Crypto-Race Relations Books

Jul 11, 2014 11:42

I kept borrowing Ned Sublette's The World that Made New Orleans before trips to that city, but never got around to reading it until I bought it. I was looking for a good travel book, something that would give context to the city, like Elizabeth Nash's book about Madrid. Instead, it was more like Richard Fletcher's Moorish Spain, an in-depth look at the defining historical moment of the city/region's development.

Which meant it was about 40% colonial history of North America and 40% race history and relations. As the toehold of France and Spain into British North America and the gateway between South America's mining, the Caribbean's sugar plantations, and the farmers of the new United States, there's a lot of history. Our visit to the site of the Battle of New Orleans made me realize there was more to the story than what I'd learned in school; The World that Made New Orleans made me realize there's a lot more, that the first half of the nineteenth century was a lot more complicated than the run-up to the Civil War, which is how I learned it in my 3 years in a row of American History.

The history of slavery in the United States was also far more brutal and disgusting than I could've imagined. Sublette's book talks about all the things you can't discuss with high school students, about the motivations and unexpected outcomes of banning importation of slaves in America (it's not philanthropy, it's protectionism) and the economics.
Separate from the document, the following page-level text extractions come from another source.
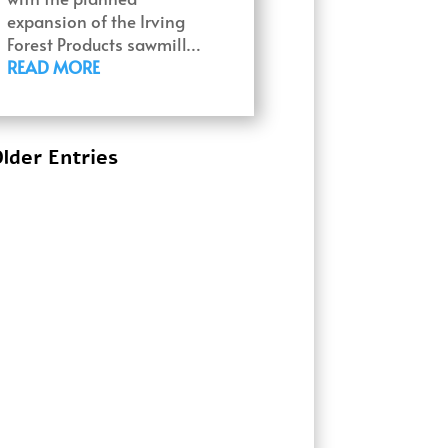
expansion of the Irving
Forest Products sawmill…
READ MORE
lder Entries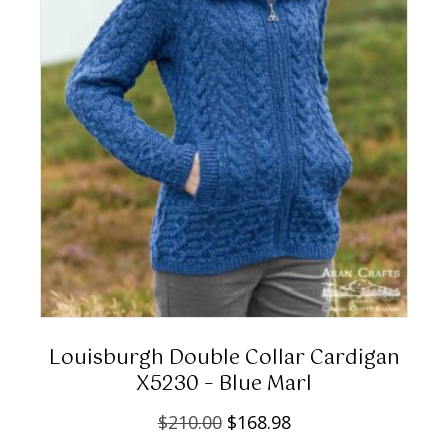
w
s
product
a
:
page
s
$
:
2
$
0
2
8
6
.
0
0
.
0
0
.
0
.
Louisburgh Double Collar Cardigan
X5230 – Blue Marl
O
C
$
210.00
$
168.98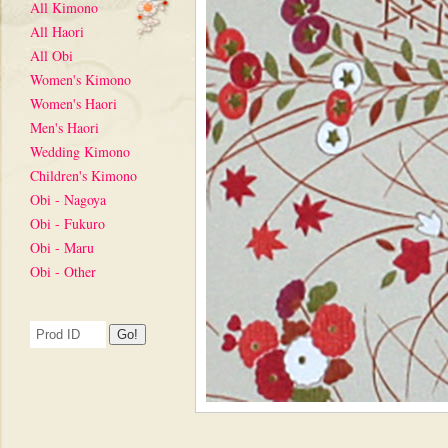
All Kimono
All Haori
All Obi
Women's Kimono
Women's Haori
Men's Haori
Wedding Kimono
Children's Kimono
Obi - Nagoya
Obi - Fukuro
Obi - Maru
Obi - Other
The museum in the Cabildo shows how sugar is a much more capital-intensive crop than cotton; Sublette talks about how slaves worked double shifts during harvest and processing because otherwise their down-time maintenance costs would be prohibitive.

Sublette "goes there" and talks about how the best investment a young man could make is to buy a fertile but unpretty young slave, breed her, and sell her children, thus reaping the products of her labor and getting the dividend of children. Moreover, by owning a slave, he gets to call himself a slaveowner and hobnob with the right sort. Sublette asks the reader to consider the psychology of a small child growing up with playmates that he will someday own and use, possibly even sexually.

You can't talk about the history of Louisiana or slavery in the US without mentioning Thomas Jefferson and Sublette hates him more than Brookhiser. For good reason. He quotes from Jefferson's Notes on the State of Virginia about the differences in the races and Jefferson's prediction that "the real distinctions which nature has made...will divide us into parties, and produce convulsions which will probably never end but in the extermination of the one or the other race." Fucking his wife's half-sister was just the tip of the iceberg compared to collaborating with the French Revolution and giving Napoleon carte blanche with regards to Toussaint L'ouverture.

Similarly, The Black Count was supposed to be a book about derring-do and ended up being about race relations in revolutionary and Napoleonic France. The back of the book describes how Alexander Dumas books were all about his stranger-than-fiction father, the bastard child of a French aristocrat on the run and a Haitian woman, who became a general in France's revolutionary army. The first chapter or two makes it clear that Dumas hero-worshipped his father and that in many ways, his popular adventure books were his Mary Sue-ing his father's life. I would've preferred a closer comparison of the literary works to the real-life events that inspired them and more of a discussion of how the truth was stranger than fiction.

Alas, The Black Count was very much in line with Sublette's book about the inhumanity of mankind. Alex Dumas's life was bookended by watching his brothers all get sold by his father, and then being sold himself although eventually redeemed from slavery on the other side bc he was his father's favorite, to raise passage money for his father's triumphant return to France. My theory on "great people" is that, as described in Outliers, they are born in the right place and time. Dumas received a gentleman's training in riding and fencing, which was the perfect background for a cavalry officer, and his height and bearing gave him the natural charisma to succeed in the turmoil immediately after the revolution. (Being recklessly brave also helped.) He was also fortunate enough to live in a brief shining moment in French history when being half-black was okay - one of the things the French Revolution got right was extending some freedoms to free blacks.

Edmund Dantes fell afoul of Napoleonic supporters: Dumas pissed off Napoleon himself. Some of it was that he treated his defeated foes with basic decency, unlike many of his peers. My theory is that part of this was bc he married a girl in an area where he was camped. I wonder how often he looked at those he'd defeated and thought about how he'd want his father-in-law treated. Oh, and seeing slavery up close and personally in his youth probably didn't hurt his compassion either.

Unfortunately for Dumas, Napoleon was a douche bag who couldn't be arsed to trade for him and the Neopolitans had a real hate-on for the French, which led to his poisoning in prison. I wish the book had gotten more explicitly drawn the connections between Dumas' upbringing, the philosophies of the time, and what he did, instead of baldly reciting his history and that of Napoleon's armies. Worse still for Dumas, Napoleon rolled back the French Revolution's innovations in treatment of black people and at the end of his (shortened) life, he had to petition to not be deported from France as a free man of color, even though Napoleon himself had called him the "Horatius Cocles of the Tyrol".

With such a life story, I thought the book would be a bestseller, but ultimately the author's decision to focus on race history instead of derring-do made it a lot less interesting to read than, say, Alexander Dumas' books.